*** Opening of GIVEN PASSAGE ***
Graduate / Concentrations
Transportation Planning
Movement has always been central to the economies and quality of life in cities and regions. The importance of connecting physically disparate locations spawned professions in transportation engineering and transportation planning in early 20th-century America, professions that were subsequently exported worldwide. Transportation planning has opened up previously inaccessible territory and distributed an unprecented level of mobility throughout a broad range of society. At the same time, the transportation system’s rapid growth has had serious societal, environmental, and economic side-effects. The transportation professions have frequently treated mobility as inherently desirable, neglecting the fact that access, not movement, is what people seek in a transportation and land-use system.
The transportation planning concentration builds an interdisciplinary range of skills and perspectives in transportation planning, including understandings of transportation planning’s societal roles, applied technical and evaluation skills, historical uses and misuses of transportation planning techniques, and the rich interdependencies between transportation planning and other areas of urban and regional planning.
Major themes in transportation planning include the interaction of transportation and land use planning, transportation needs of the poor, alternative approaches to public transit policy, the role of technology in improvement of transportation systems, transportation’s role in environmental quality planning, and the intergovernmental and interjurisdictional dimensions of transportation problems.
*** Close of GIVEN PASSAGE ***
*** Opening of DATA SECTION ***
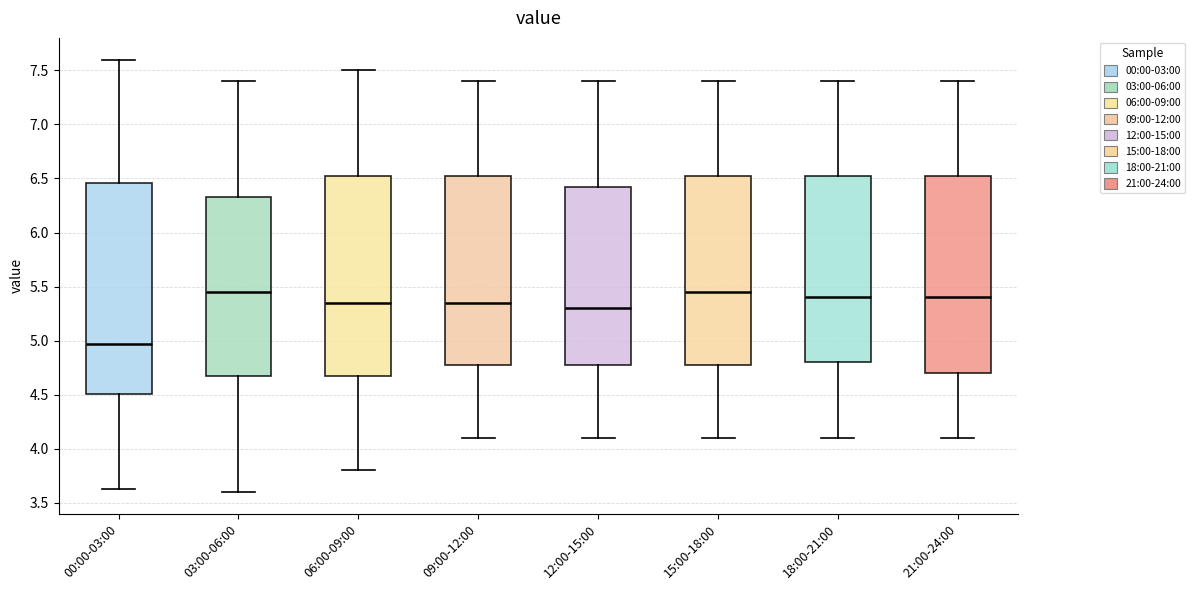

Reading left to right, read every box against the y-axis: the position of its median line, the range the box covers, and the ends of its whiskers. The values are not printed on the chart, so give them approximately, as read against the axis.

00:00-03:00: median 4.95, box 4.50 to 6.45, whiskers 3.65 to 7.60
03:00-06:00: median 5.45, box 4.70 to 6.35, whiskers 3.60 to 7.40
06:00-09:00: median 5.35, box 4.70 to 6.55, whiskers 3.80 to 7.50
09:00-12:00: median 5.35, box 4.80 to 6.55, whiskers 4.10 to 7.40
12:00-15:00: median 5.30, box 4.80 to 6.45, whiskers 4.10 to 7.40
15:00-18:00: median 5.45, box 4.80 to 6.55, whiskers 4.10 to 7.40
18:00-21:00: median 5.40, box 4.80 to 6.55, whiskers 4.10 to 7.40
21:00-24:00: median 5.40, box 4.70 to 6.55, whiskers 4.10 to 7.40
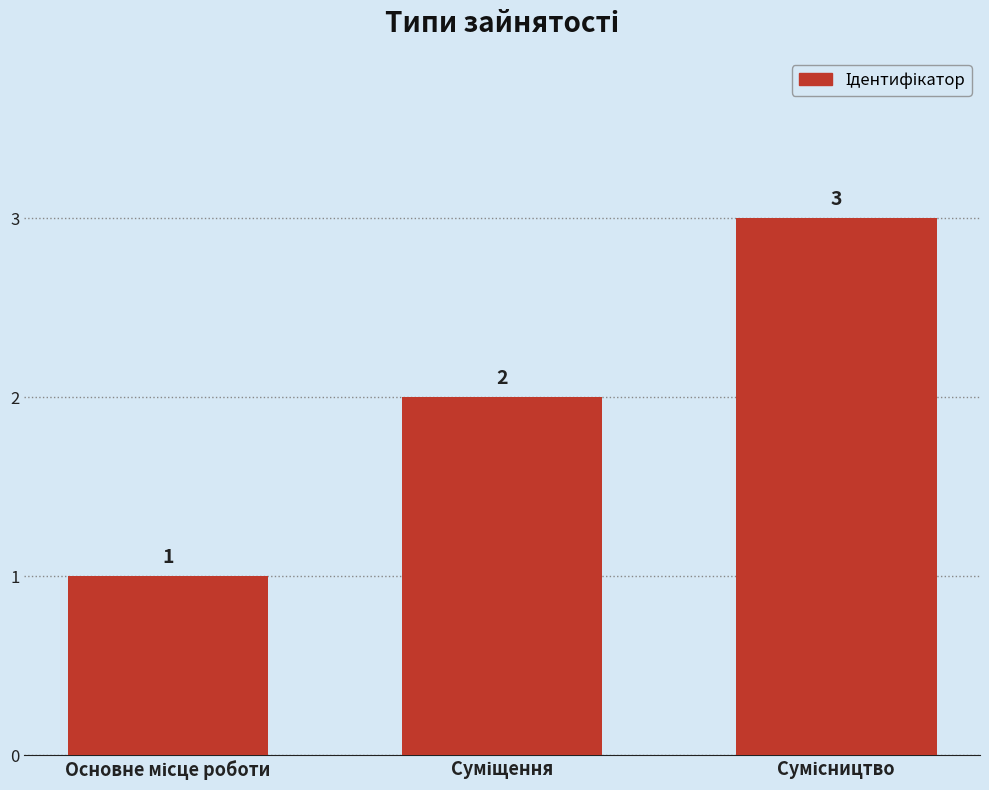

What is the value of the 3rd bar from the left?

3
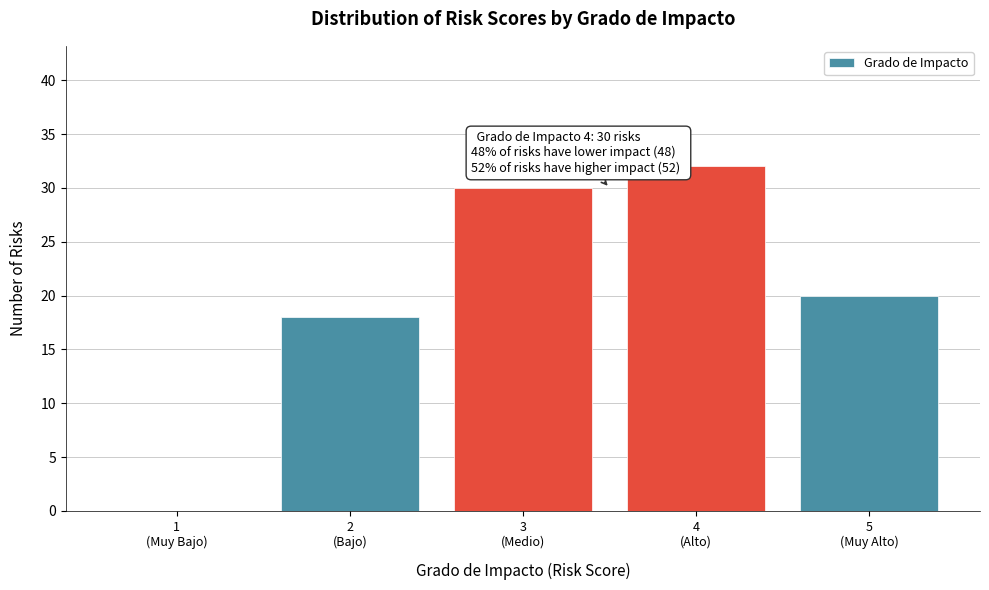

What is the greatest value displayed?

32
*** Close of DATA SECTION ***
Return the whole transportation planning passage word for word. The listing was taken from a different source.

ANSWER FOR THIS EXERCISE –
Graduate / Concentrations
Transportation Planning
Movement has always been central to the economies and quality of life in cities and regions. The importance of connecting physically disparate locations spawned professions in transportation engineering and transportation planning in early 20th-century America, professions that were subsequently exported worldwide. Transportation planning has opened up previously inaccessible territory and distributed an unprecented level of mobility throughout a broad range of society. At the same time, the transportation system’s rapid growth has had serious societal, environmental, and economic side-effects. The transportation professions have frequently treated mobility as inherently desirable, neglecting the fact that access, not movement, is what people seek in a transportation and land-use system.
The transportation planning concentration builds an interdisciplinary range of skills and perspectives in transportation planning, including understandings of transportation planning’s societal roles, applied technical and evaluation skills, historical uses and misuses of transportation planning techniques, and the rich interdependencies between transportation planning and other areas of urban and regional planning.
Major themes in transportation planning include the interaction of transportation and land use planning, transportation needs of the poor, alternative approaches to public transit policy, the role of technology in improvement of transportation systems, transportation’s role in environmental quality planning, and the intergovernmental and interjurisdictional dimensions of transportation problems.